Complete step by step answer:
We know that the equivalent emf of a combination of batteries connected in parallel to each other is given by
$\dfrac{E}{{{R_{eq}}}} = \dfrac{{{E_1}}}{{{R_1}}} + \dfrac{{{E_2}}}{{{R_2}}} + .......... + \dfrac{{{E_n}}}{{{R_n}}}$ (1)
According to the question, we have ${E_1} = 1{\text{V}}$, ${E_2} = 2{\text{V}}$, and ${E_3} = 3{\text{V}}$. Also, the internal resistances of these batteries are ${R_1} = {\text{1}}\Omega $, ${R_2} = 2\Omega $, and ${R_3} = 1\Omega $. Substituting these in (1) we get
\[\dfrac{E}{{{R_{eq}}}} = \dfrac{1}{1} + \dfrac{2}{2} + \dfrac{3}{1}\]
$ \Rightarrow \dfrac{E}{{{R_{eq}}}} = 5$ (2)

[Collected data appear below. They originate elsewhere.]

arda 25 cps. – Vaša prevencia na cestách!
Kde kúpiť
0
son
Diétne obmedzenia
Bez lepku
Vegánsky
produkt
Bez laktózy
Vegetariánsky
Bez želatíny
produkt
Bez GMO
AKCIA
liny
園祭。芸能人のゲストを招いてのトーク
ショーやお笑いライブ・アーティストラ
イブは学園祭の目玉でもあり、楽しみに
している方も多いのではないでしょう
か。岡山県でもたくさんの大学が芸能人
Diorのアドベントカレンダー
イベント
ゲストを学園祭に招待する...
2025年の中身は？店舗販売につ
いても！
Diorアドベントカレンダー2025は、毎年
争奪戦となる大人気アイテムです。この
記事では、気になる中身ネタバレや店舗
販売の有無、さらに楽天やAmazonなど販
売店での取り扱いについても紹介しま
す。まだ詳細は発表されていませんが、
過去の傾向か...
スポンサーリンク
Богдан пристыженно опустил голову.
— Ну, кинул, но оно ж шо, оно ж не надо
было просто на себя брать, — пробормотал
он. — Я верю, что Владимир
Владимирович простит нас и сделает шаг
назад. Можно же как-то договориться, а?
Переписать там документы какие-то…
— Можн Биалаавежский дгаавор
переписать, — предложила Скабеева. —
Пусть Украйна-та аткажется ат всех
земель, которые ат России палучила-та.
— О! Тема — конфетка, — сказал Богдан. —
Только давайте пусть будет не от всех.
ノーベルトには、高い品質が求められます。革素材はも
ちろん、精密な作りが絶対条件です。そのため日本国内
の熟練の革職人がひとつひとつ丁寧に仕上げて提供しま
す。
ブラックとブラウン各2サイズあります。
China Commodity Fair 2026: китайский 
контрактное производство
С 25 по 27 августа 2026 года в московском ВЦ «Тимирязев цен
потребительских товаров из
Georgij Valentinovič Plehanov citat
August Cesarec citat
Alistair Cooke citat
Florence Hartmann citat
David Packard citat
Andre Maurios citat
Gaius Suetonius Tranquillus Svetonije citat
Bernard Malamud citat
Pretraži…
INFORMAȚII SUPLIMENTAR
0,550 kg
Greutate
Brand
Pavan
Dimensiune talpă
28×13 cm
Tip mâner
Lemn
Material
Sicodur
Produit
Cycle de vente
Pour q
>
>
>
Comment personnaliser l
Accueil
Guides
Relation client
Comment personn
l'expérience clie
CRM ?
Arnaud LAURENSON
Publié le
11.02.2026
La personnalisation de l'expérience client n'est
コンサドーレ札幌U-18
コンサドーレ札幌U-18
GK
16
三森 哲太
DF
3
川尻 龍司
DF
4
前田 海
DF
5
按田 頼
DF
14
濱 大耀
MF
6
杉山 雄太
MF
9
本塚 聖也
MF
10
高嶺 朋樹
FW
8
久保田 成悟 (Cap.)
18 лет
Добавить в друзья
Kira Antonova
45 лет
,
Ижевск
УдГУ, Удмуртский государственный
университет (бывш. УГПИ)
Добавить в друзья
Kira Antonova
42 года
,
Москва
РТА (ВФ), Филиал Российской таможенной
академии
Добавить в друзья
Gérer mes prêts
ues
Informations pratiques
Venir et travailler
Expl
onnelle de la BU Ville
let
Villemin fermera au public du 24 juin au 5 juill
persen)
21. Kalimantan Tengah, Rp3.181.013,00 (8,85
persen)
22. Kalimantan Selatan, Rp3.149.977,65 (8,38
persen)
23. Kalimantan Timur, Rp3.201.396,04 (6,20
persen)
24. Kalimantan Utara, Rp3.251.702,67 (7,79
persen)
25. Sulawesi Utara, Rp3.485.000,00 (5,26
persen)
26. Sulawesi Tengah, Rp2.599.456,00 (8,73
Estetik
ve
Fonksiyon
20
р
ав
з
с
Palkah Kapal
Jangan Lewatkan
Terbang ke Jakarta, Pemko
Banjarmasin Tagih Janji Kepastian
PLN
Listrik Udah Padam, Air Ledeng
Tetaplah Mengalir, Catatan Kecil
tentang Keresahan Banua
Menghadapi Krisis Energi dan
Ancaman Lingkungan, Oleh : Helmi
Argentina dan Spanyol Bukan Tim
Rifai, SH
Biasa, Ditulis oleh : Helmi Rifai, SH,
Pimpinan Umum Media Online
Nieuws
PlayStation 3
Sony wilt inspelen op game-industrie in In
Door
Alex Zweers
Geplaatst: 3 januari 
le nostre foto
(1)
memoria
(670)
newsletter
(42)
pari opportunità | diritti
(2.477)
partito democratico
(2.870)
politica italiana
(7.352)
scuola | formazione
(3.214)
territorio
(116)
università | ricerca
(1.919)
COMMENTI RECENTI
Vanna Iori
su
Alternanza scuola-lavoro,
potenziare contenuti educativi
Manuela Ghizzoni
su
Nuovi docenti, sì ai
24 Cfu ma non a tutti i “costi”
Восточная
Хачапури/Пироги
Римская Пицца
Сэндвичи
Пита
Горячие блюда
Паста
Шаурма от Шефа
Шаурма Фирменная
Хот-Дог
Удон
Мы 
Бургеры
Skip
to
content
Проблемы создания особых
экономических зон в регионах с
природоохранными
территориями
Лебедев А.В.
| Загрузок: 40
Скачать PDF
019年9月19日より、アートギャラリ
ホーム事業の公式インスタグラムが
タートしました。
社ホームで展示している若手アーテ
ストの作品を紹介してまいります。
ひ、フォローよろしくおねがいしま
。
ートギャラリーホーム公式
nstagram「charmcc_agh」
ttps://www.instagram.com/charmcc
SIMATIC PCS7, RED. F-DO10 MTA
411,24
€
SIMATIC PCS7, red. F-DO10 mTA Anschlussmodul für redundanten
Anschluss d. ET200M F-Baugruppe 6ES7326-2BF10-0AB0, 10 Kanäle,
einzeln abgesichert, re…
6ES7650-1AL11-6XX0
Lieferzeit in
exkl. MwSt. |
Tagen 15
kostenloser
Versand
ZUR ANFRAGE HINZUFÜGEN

Also, since the internal resistances are connected in parallel combination with each other, the equivalent internal resistance of the combination is given by
$\dfrac{1}{{{R_{eq}}}} = \dfrac{1}{{{R_1}}} + \dfrac{1}{{{R_2}}} + .......... + \dfrac{1}{{{R_n}}}$
Substituting ${R_1} = {\text{1}}\Omega $, ${R_2} = 2\Omega $, and ${R_3} = 1\Omega $ in the above equation, we get
\[\dfrac{1}{{{R_{eq}}}} = \dfrac{1}{1} + \dfrac{1}{2} + \dfrac{1}{1}\]
$ \Rightarrow \dfrac{1}{{{R_{eq}}}} = \dfrac{5}{2}$
Taking the reciprocal, we get
${R_{eq}} = \dfrac{2}{5}\Omega $
Substituting this in (2) we get
$\dfrac{E}{{2/5}} = 5$
$ \Rightarrow E = \dfrac{2}{5} \times 5 = 2{\text{V}}$
So the equivalent emf of the given parallel combination of the batteries is equal to $2.0{\text{V}}$. This means that the potential difference between the points P and Q is equal to $2.0{\text{V}}$.
Hence, the correct answer is option B.

Note: There must be some drop across the equivalent internal resistance of the equivalent battery. This is because the circuit between points P and Q is not complete. So no current will flow through the equivalent battery, which means that the drop across the equivalent internal resistor will be equal to zero. Due to this we could take the potential difference is equal to the equivalent emf.